EAW Appeals to Court of Appeals:

Through a quirk of legislative history, an appeal of a government decision on an EAW has in the past been heard by a district court judge near the location of the proposed project. In other legal areas, appeals of government decisions are normally heard by the Minnesota Court of Appeals. Under the past law, EAW appeals nearly always required hearings in local district court followed by an appeal by the losing party to the Court of Appeals.
The new law provides that appeals will go directly to Court of Appeals. Such court cases usually involve a well-established record compiled during the underlying agency review and do not require the “fact finding” capacity of the district court in order to render a fair and impartial decision. This change will likely shave many months and tens of thousands of dollars off the cost of completing environmental review, without reducing protections afforded by the judicial system.
Construction Allowed in Advance of Receipt of a Wastewater Discharge Permit:
Project proposers can now begin construction without a wastewater discharge permit. Past Minnesota law required project proposers to obtain a wastewater discharge permit prior to starting project construction. Nearly all other states allowed the start of construction, following the federal Clean Water Act provision, allowing the start of construction but preventing any wastewater discharge until a permit was issued. The new law contains a few exceptions that should be reviewed prior to the start of construction. Also, project proposers still need to comply with pre-construction stormwater permit requirements. 
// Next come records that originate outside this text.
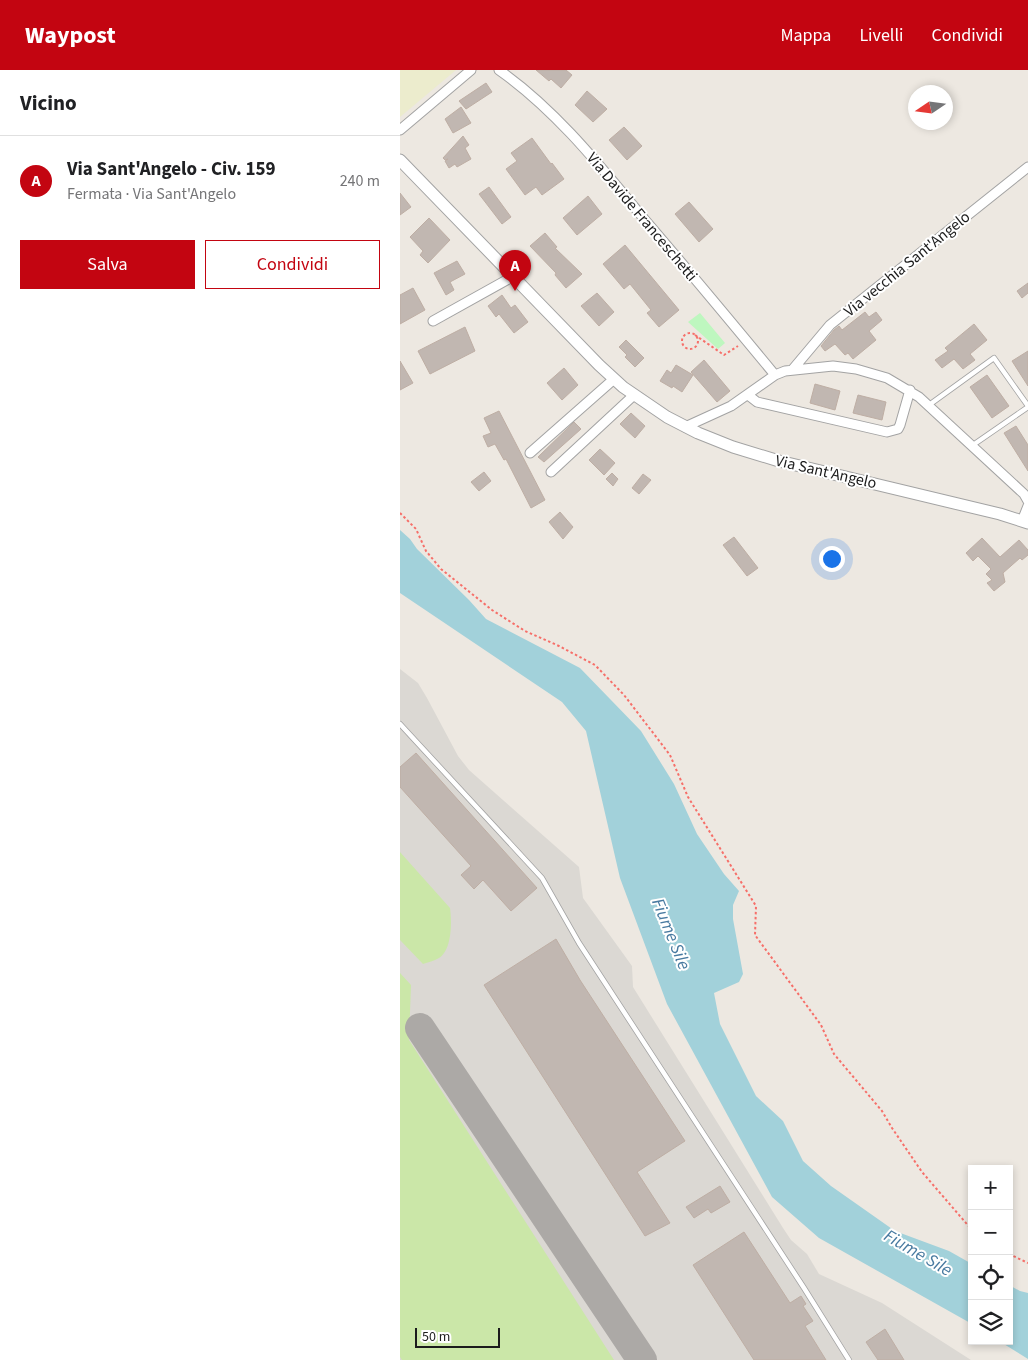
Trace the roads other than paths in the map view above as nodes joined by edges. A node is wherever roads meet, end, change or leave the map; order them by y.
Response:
1 (471, 70) edge
2 (499, 70) edge
3 (400, 130) edge
4 (400, 160) edge
5 (1028, 167) edge
6 (512, 277) junction
7 (433, 320) dead end
8 (793, 369) junction
9 (775, 375) junction
10 (614, 379) junction
11 (910, 390) junction
12 (634, 395) junction
13 (748, 395) junction
14 (929, 405) junction
15 (1028, 407) edge
16 (685, 427) junction
17 (972, 445) junction
18 (530, 453) dead end
19 (551, 472) dead end
20 (1028, 500) edge
21 (1025, 522) edge
22 (400, 724) edge
23 (849, 1360) edge

1 - 3 street
2 - 9 street, Via Davide Franceschetti
4 - 6 street, Via Sant'Angelo
5 - 8 street, Via vecchia Sant'Angelo
6 - 7 street
6 - 10 street, Via Sant'Angelo
8 - 9 street
8 - 11 street
9 - 13 street
10 - 12 street, Via Sant'Angelo
10 - 18 street
11 - 13 street
11 - 14 street
12 - 16 street, Via Sant'Angelo
12 - 19 street
13 - 16 street
14 - 15 lane
14 - 17 street
15 - 17 lane
16 - 21 street, Via Sant'Angelo
17 - 20 street
20 - 21 street
22 - 23 lane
Comparison of State and Federal Environmental Standards:

When the MPCA proposes rules to adopt standards for air quality, water quality, solid waste or hazardous waste, the MPCA’s supporting documents must now assess the difference between the proposed standard and existing federal standards, similar standards in bordering states and other states in U.S. EPA Region 5(Illinois, Indiana, Ohio and Michigan). The MPCA must also describe the need and reasonableness of each difference. The new law will provide valuable information to the public regarding MPCA’s setting of environmental standards.